LAYAKNYA sinetron, drama mengenai Mahkamah Konstitusi (MK) seperti tidak pernah selesai. Setelah mendapat sorotan tajam dalam beberapa waktu terakhir, khususnya sebelum dan sesudah Pemilu 2024 dilaksanakan, kini MK kembali menjadi fokus perhatian publik.
Untuk kali ini bukan karena putusan kontroversial, tetapi karena adanya revisi Undang-undang MK yang dilakukan oleh pembentuk undang-undang.
Revisi tersebut mengandung beberapa persoalan fundamental dalam aspek formil prosedural maupun aspek materiil substansi muatan pasal yang diubah.

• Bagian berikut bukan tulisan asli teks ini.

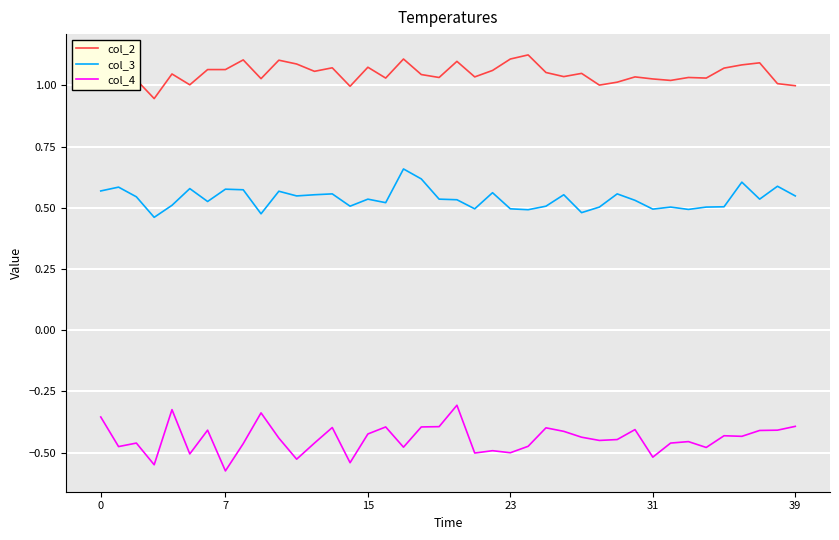

What is the difference between the maximum and minimum values in the col_4 series?

0.3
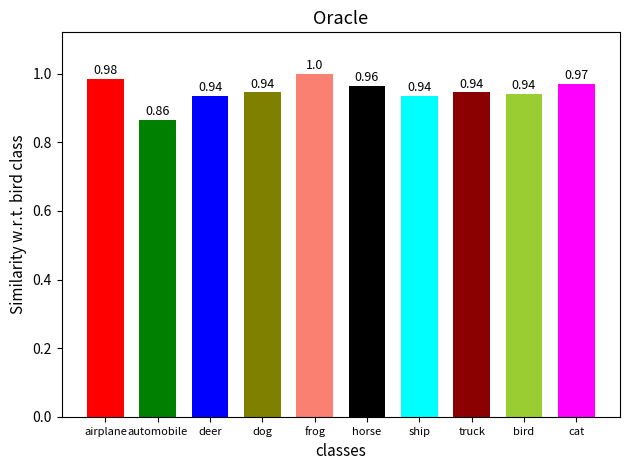

Does the chart contain any negative values?

No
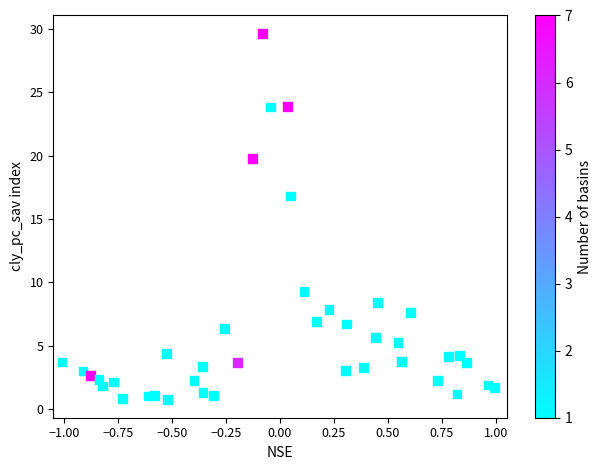

What Y value in the scatter plot is closest to 15?

16.8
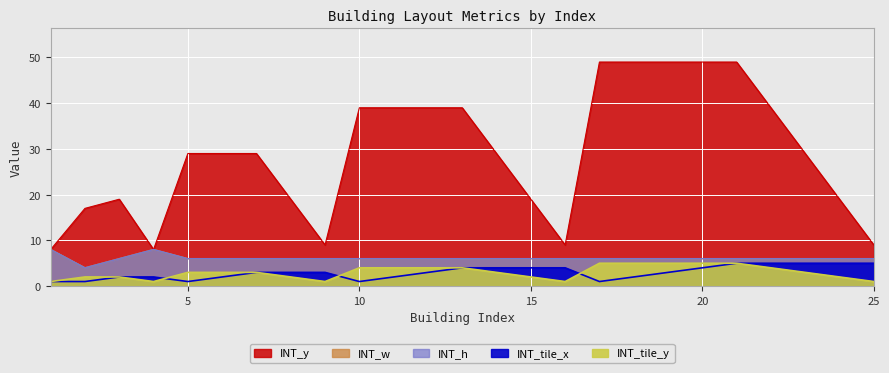

At which label is INT_tile_x closest to 3?

7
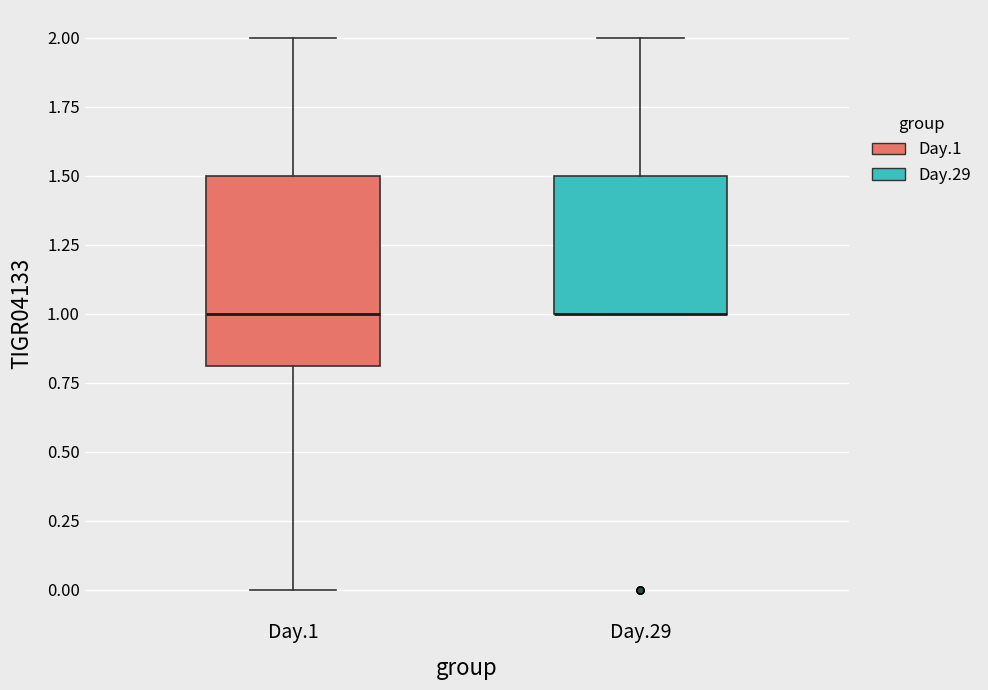

Where does the upper whisker of the box for Day.1 end on the y-axis? The values are not printed on the chart, so give them approximately, as read against the axis.

2.0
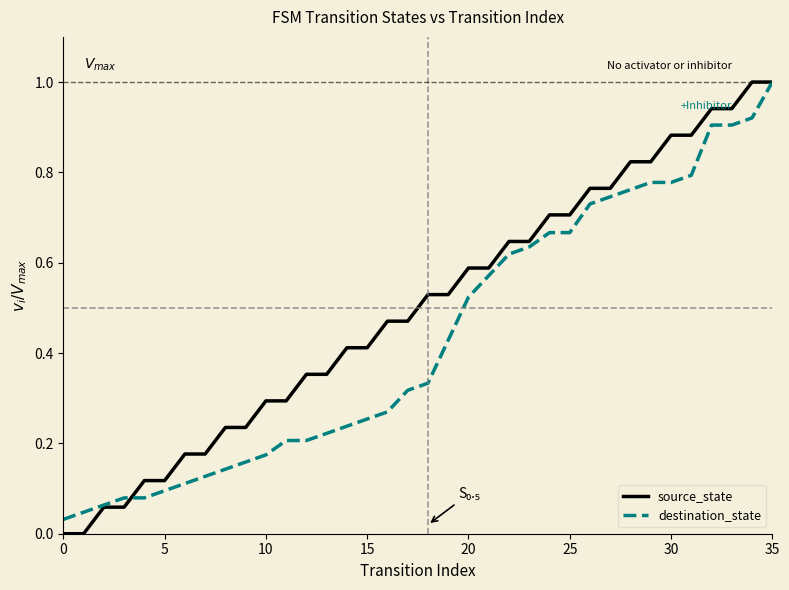

What is the maximum value for source_state?

1.0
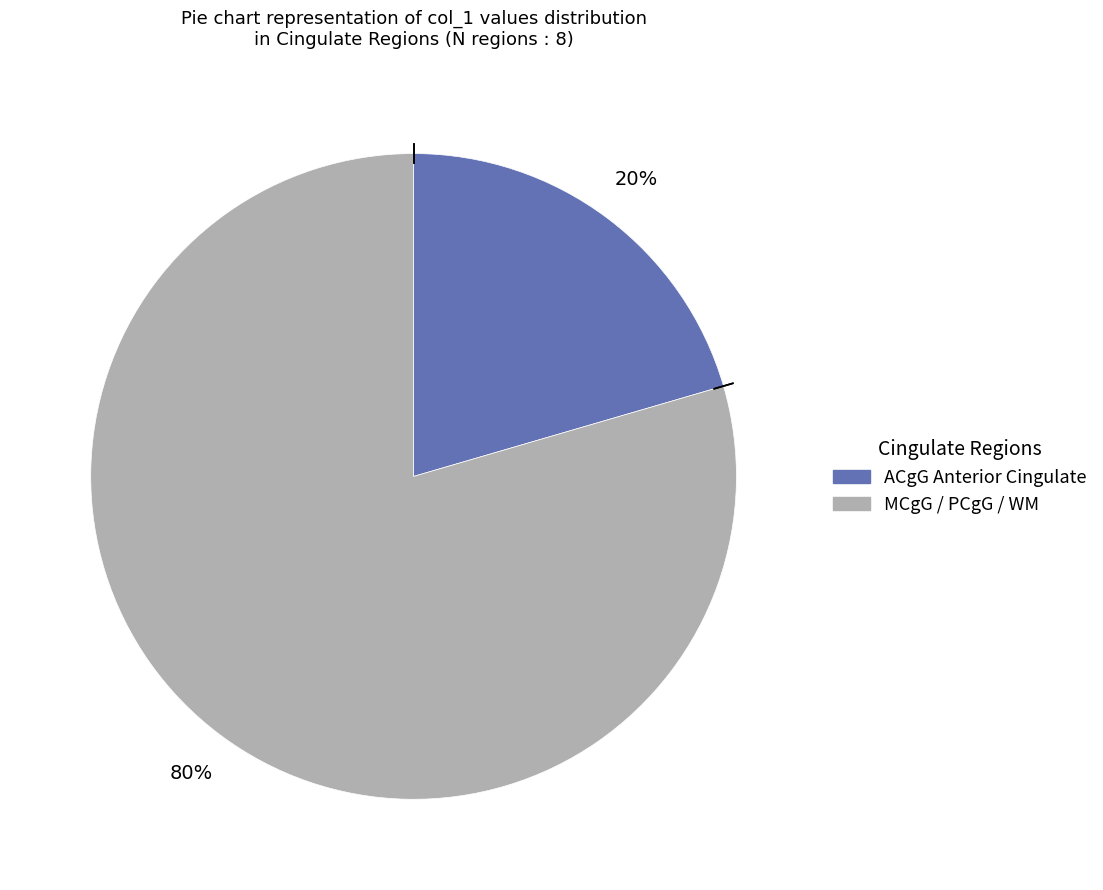

Is there a majority slice in this chart?

Yes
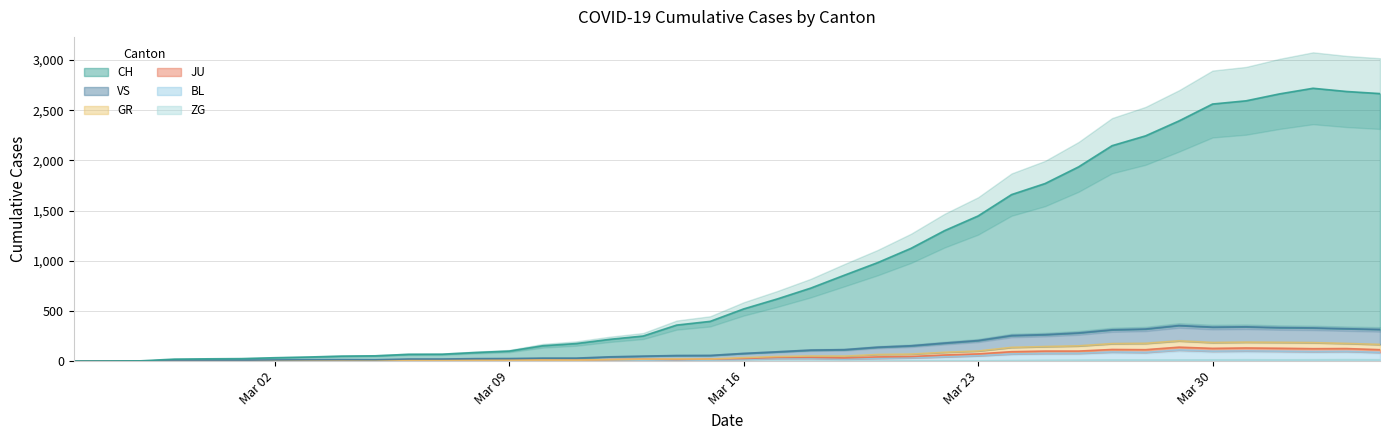

Is it true that CH equals 2593 at 2020-03-31?

True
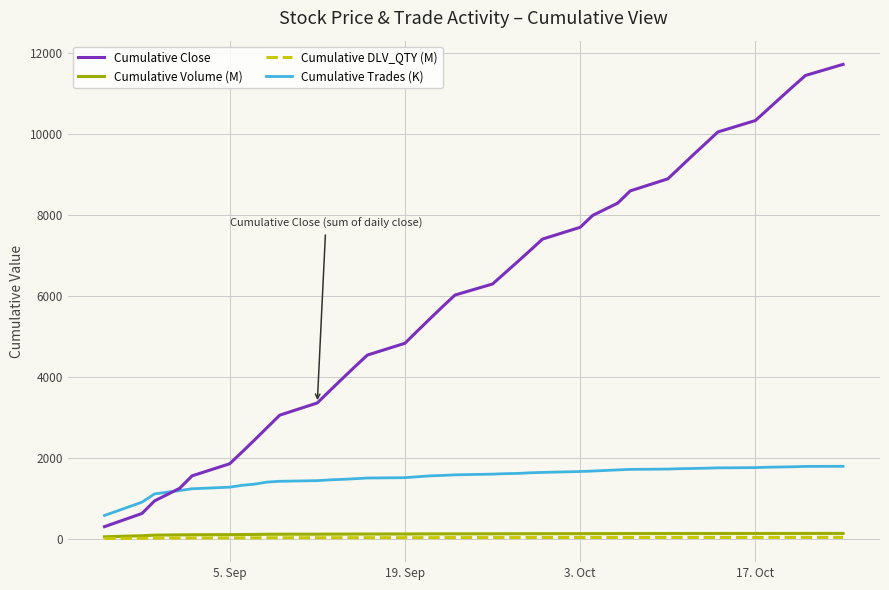

Which series has the largest total across all categories?

Cumulative Close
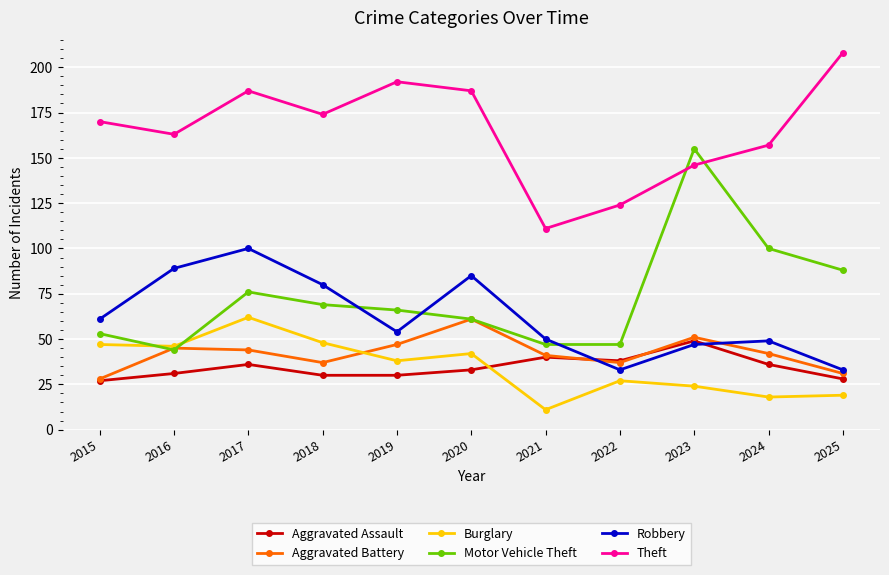

What is the smallest value displayed?

11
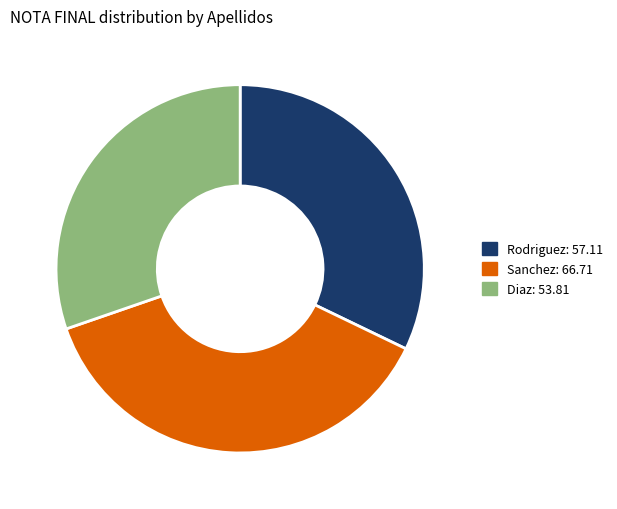

Is the sum of Sanchez and Diaz greater than half?

Yes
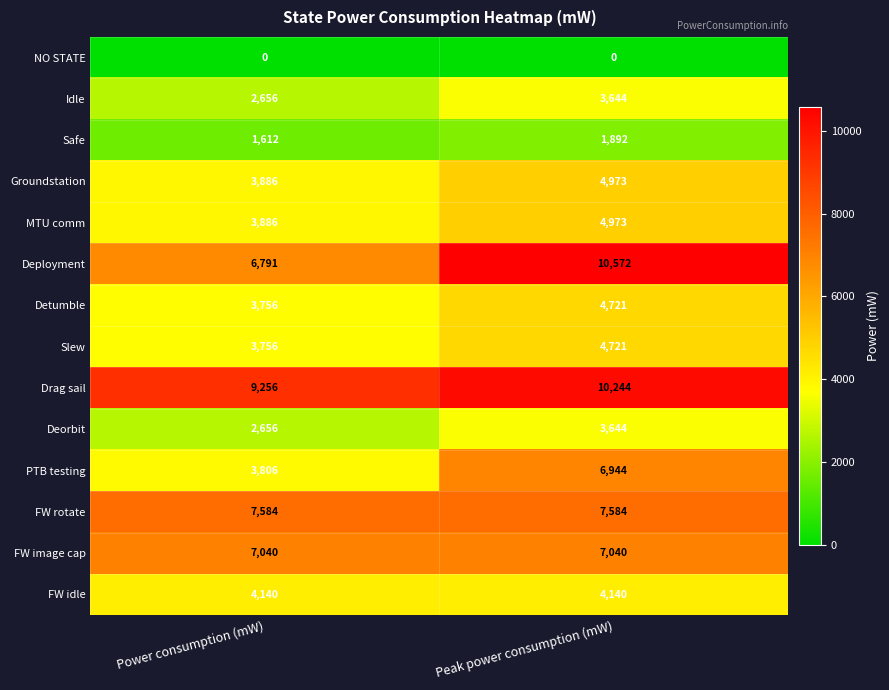

Reading right to left, what are all the values shown in this chart?

NO STATE: Peak power consumption (mW)=0	Power consumption (mW)=0
Idle: Peak power consumption (mW)=3644	Power consumption (mW)=2656
Safe: Peak power consumption (mW)=1892	Power consumption (mW)=1612
Groundstation: Peak power consumption (mW)=4973	Power consumption (mW)=3886
MTU comm: Peak power consumption (mW)=4973	Power consumption (mW)=3886
Deployment: Peak power consumption (mW)=10572	Power consumption (mW)=6791
Detumble: Peak power consumption (mW)=4721	Power consumption (mW)=3756
Slew: Peak power consumption (mW)=4721	Power consumption (mW)=3756
Drag sail: Peak power consumption (mW)=10244	Power consumption (mW)=9256
Deorbit: Peak power consumption (mW)=3644	Power consumption (mW)=2656
PTB testing: Peak power consumption (mW)=6944	Power consumption (mW)=3806
FW rotate: Peak power consumption (mW)=7584	Power consumption (mW)=7584
FW image cap: Peak power consumption (mW)=7040	Power consumption (mW)=7040
FW idle: Peak power consumption (mW)=4140	Power consumption (mW)=4140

Dalam aspek formil, misalnya, pembahasan tidak melibatkan partisipasi masyarakat yang bermakna dan pengambilan persetujuan tingkat pertama terkesan dilakukan secara ‘diam-diam’.
Faktanya ada beberapa anggota Komisi III DPR yang tidak mengetahui agenda tersebut. Ditambah lagi pengambilan persetujuan dilakukan pada saat DPR sedang menjalani masa reses.
Sedangkan dalam aspek materiil, materi muatan hanya berkutat pada persoalan mengenai masa jabatan hakim konstitusi, yang sebenarnya sarat kepentingan politik penguasa untuk mengontrol para hakim konstitusi.
Perubahan masa jabatan hakim konstitusi sebenarnya bukan terjadi kali ini. Sejak diundangkannya UU Nomor 24 Tahun 2003 tentang MK, percobaan untuk mengotak-atik masa jabatan hakim konstitusi selalu dilakukan.
Terakhir, melalui UU Nomor 7 Tahun 2020 tentang Perubahan Ketiga UU MK, pembentuk UU mengubah masa jabatan dari yang awalnya 5 (lima) tahun dan dapat dipilih kembali hanya untuk satu kali masa jabatan berikutnya (model periodesasi) menjadi maksimal 15 (lima belas) tahun sejak diangkat pada usia 55 tahun hingga usia pensiun 70 tahun.
Ketentuan mengenai masa jabatan dalam UU 7/2020, menurut penulis, merupakan ketentuan ideal untuk saat ini. Hakim konstitusi memiliki jaminan masa jabatan (security of tenure) yang lebih baik dibandingkan aturan sebelumnya yang menggunakan model periodesasi masa jabatan.
Dalam model periodesasi, hakim konstitusi cenderung akan mengambil putusan yang lebih menguntungkan lembaga pengusulnya dengan tujuan dapat terpilih kembali untuk periode selanjutnya.
Berdasarkan draf revisi UU MK yang telah tersebar di publik, ketentuan mengenai masa jabatan hakim konstitusi kembali jadi salah satu materi muatan yang diubah.
Aturan mengenai masa jabatan hakim konstitusi diatur dalam Pasal 23A yang menyatakan bahwa masa jabatan hakim konstitusi selama 10 (sepuluh) tahun.
Ayat selanjutnya juga mengatur mengenai evaluasi hakim konstitusi. Hakim konstitusi yang telah menjabat selama 5 (lima) tahun dikembalikan ke lembaga pengusul untuk mendapatkan persetujuan atau tidak mendapatkan persetujuan untuk melanjutkan jabatannya.
Perubahan tersebut merupakan suatu kemunduran (backsliding) bagi upaya memperkuat independensi peradilan.
Aturan tersebut akan menciptakan situasi dilematis bagi para hakim konstitusi, antara memutus berdasarkan hukum dan keadilan atau memutus berdasarkan preferensi kepentingan lembaga pengusul agar terpilih kembali dan dapat melanjutkan sisa masa jabatannya.